“We’re insane,” says Gillian Welch with a laugh. She’s in Los Angeles, taking a break from finalizing the cover art for The Harrow & The Harvest, her first album in eight years—out June 28. She’s decided to have the package letter-pressed, so she’s taking meetings with printers before driving (yes, driving) all the way home to Nashville. “I don’t know many people who take the album more seriously as a piece of art than we do,” she adds. Such a craftsman-like attitude is hardly a surprise coming from Welch, who has established herself as one of the leading figures in American roots music. She was adopted and raised in L.A. by a husband-wife comedy-and-music team, and met Dave Rawlings, her musical soulmate, at Boston’s Berklee College of Music. Over the course of four acclaimed albums and collaborations with artists ranging from The Decemberists (she features prominently on the band’s hit album, The King is Dead) to soul legend Solomon Burke, Welch came to be celebrated for her stripped-down style and plainspoken lyrics. “Acoustic music is alive and well,” she says. “As it mutates, it helps define our place in the pantheon.”
Mother Jones: So what took you so long with the new CD?
Gillian Welch: It’s not as if I had writers block, I just didn’t write anything I liked, and I know enough at this point to trust myself: If I don’t like ’em, it’s hard to believe that anybody else will. Then, about a year ago, something clicked. I’d been working diligently and this set of songs got written in a pretty condensed chunk of time that sat together, that clearly were a record—I really do think in terms of albums. We probably wrote at least three records worth of material, and I’m okay with that. But the songs weren’t cherry picked over time; they really reflect the last year.
MJ: What was the difference between these songs and the ones that you didn’t like?
GW: We were coming out to L.A. a lot, and the very act of leaving made us think more about Nashville and about the South. At this point, I’ve lived in Nashville longer than I’ve ever lived anywhere, and this certain Southern-ness was coming through. The new songs all seemed to circle around ideas of place and time, things having to do with the passing of time and its effect on friendship, the people in your life—when things don’t go the way you want them to. Which is a great way of summarizing why so much time went by [since the last CD]. At one point there was talk of a double record, but as you focus the vision, it kind of draws its own boundaries.
MJ: The lyrics are full of classic images—Gatling guns and beefsteak and women named Bessie. But you grew up in L.A. Why does this kind of language resonate so strongly with you?
GW: At this point, I’ve assimilated this vocabulary so deeply, I don’t even see it that way. It comes from folk and traditional music, and they’re so alive and not in any way back in time at all. It’s how we are, and the stories that move us.
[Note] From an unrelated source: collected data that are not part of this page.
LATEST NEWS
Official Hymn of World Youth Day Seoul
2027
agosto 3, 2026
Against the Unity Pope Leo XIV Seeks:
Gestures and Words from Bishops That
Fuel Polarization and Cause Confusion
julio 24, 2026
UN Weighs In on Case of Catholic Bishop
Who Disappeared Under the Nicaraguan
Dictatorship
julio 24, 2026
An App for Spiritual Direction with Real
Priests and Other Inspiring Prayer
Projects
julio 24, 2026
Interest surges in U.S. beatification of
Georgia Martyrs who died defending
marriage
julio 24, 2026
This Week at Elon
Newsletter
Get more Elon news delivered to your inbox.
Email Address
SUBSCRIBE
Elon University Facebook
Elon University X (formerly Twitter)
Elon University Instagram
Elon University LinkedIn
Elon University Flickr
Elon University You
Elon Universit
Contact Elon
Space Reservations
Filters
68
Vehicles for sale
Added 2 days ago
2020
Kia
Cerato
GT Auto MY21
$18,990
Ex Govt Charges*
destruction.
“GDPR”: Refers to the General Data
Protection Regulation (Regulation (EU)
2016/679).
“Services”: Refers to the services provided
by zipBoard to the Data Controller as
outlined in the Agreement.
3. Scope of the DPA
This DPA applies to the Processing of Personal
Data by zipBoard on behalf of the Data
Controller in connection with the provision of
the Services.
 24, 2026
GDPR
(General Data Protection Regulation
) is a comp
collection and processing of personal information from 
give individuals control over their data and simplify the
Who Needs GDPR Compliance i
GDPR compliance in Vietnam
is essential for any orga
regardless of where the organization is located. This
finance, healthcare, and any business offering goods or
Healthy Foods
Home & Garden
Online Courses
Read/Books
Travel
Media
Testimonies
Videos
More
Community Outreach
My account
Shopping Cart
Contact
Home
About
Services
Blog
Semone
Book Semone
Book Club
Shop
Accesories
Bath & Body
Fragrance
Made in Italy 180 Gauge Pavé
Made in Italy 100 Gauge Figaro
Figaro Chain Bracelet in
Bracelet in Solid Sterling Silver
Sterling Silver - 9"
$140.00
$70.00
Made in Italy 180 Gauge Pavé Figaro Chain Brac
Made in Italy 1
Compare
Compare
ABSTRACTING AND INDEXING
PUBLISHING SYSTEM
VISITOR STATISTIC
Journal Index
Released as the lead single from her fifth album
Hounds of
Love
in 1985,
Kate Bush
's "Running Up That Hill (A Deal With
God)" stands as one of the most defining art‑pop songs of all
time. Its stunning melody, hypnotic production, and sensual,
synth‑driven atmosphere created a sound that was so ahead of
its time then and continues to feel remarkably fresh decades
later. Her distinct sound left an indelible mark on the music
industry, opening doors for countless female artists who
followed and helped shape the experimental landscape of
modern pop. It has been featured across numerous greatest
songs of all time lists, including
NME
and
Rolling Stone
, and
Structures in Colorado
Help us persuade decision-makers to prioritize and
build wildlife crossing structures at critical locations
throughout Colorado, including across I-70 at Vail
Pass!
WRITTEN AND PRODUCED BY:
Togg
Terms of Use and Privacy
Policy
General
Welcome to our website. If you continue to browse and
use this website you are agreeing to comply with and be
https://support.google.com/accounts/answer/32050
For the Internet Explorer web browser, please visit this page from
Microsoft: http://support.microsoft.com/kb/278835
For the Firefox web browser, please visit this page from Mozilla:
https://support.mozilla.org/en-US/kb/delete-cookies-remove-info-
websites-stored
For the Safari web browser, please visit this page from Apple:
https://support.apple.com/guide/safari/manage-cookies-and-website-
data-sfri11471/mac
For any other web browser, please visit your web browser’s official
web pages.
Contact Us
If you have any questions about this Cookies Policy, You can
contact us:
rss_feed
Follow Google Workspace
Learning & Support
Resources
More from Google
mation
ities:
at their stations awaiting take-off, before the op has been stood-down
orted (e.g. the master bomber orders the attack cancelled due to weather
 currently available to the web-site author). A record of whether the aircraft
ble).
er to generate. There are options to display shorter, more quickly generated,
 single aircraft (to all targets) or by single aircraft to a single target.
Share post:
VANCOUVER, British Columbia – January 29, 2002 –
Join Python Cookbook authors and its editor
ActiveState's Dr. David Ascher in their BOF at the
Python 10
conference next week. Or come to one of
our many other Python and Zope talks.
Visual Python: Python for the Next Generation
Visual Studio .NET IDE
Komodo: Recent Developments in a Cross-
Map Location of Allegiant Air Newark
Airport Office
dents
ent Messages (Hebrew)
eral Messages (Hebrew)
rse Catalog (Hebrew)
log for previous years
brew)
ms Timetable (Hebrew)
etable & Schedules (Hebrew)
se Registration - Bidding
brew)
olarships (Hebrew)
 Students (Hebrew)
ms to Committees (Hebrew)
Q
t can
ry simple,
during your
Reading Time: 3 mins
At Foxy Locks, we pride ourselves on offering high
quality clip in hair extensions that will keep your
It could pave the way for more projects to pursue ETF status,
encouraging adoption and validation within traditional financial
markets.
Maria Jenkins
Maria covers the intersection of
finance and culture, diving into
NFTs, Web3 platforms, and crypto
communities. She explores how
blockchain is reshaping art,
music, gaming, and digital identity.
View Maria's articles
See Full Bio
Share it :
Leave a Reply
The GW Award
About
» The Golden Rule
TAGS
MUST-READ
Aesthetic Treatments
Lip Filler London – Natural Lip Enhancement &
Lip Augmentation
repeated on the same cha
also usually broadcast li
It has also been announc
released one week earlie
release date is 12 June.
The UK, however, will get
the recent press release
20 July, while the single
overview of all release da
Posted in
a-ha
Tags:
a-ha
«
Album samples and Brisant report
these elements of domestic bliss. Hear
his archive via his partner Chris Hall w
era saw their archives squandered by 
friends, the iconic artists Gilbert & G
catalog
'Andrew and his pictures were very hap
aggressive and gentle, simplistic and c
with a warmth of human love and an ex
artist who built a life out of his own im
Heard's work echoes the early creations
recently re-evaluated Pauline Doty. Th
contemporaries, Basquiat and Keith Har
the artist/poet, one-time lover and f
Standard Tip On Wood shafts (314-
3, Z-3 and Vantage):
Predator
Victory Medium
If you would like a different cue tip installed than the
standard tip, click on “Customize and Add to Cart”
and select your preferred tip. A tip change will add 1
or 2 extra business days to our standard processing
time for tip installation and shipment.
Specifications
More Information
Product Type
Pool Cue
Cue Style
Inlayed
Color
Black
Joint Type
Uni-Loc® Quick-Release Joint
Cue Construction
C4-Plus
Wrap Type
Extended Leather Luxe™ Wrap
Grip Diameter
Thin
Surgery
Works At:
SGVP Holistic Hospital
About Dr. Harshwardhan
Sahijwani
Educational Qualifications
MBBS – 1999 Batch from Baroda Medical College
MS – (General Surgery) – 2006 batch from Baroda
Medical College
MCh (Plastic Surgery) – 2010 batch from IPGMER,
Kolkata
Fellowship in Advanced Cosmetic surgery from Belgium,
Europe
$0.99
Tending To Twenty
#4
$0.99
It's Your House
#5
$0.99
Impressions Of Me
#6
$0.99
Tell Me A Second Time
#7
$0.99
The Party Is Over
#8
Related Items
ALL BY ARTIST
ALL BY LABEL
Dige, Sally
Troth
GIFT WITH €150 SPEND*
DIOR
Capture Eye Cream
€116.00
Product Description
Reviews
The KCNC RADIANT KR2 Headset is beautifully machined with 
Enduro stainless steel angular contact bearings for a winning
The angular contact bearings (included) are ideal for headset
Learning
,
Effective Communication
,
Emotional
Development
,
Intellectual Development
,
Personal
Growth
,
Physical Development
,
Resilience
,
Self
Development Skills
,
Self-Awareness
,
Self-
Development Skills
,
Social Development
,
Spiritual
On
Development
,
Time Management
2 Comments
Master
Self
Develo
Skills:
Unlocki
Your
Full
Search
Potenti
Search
It’s the best way for me to express what’s going on in my world and in my head. This record was also the most intertwined that Dave and I have ever been. Normally, I would begin the narrative and then Dave would get involved. But these songs came out of both of our brains from the beginning. We’ve been working together long enough now that the narrator really is not him or me, but a complete intermingling. The ideas were actually mingled before the songs ever started. We both realize it as a new creative step.
MJ: Is that why you’ve kept it just the two of you—no other musicians?
GW: I think it is. Ever since Time (The Revelator), in 2001, when we started our own record label and started producing ourselves, I’d be hard-pressed to find any more self-sufficient artists out there. That strain of independence, verging on isolationism, always runs through our work. We didn’t even talk about it; it had to be strictly a duet record. That’s our band. We didn’t need any further ornamentation. Once we got these songs together and got into the studio, things went really quickly and intuitively. Most are take one or two—everything is live, just sitting in front of each other playing. It’s just funny to realize that not many people still do that now. I’m really proud of how it sounds, and that’s really saying something, because all we’re trying to do is simply to like the stuff we’re doing. That’s the bar we try to get over.
MJ: You’ve recently decided to do your touring exclusively by car. How come?
GW: There was something we were finding increasingly dislocating about airplane travel, the lack of acknowledgment of space and miles and movement. It’s really grounding to do all the travel in the car—Dave said he feels our thoughts and our selves gathering weight. The topography, culture, and language of this country figure prominently in our work. I mostly read American authors for this same reason. We even stopped taking I-40, which is the fastest way, and started spending more time on I-70, I-10, just moving around. I know it’s part of this record, that we dispensed with the fastest route.
MJ: That sounds a little academic. In fact, haven’t you always had to deal with roots-music purists asking, “but is she authentic”?
GW: I think part of the maturity and comfort of this record is that now the question doesn’t make me a bit uncomfortable. I’m happy that the world has come to the same conclusion. But that’s kind of incidental—the main thing is that I don’t worry about it any more.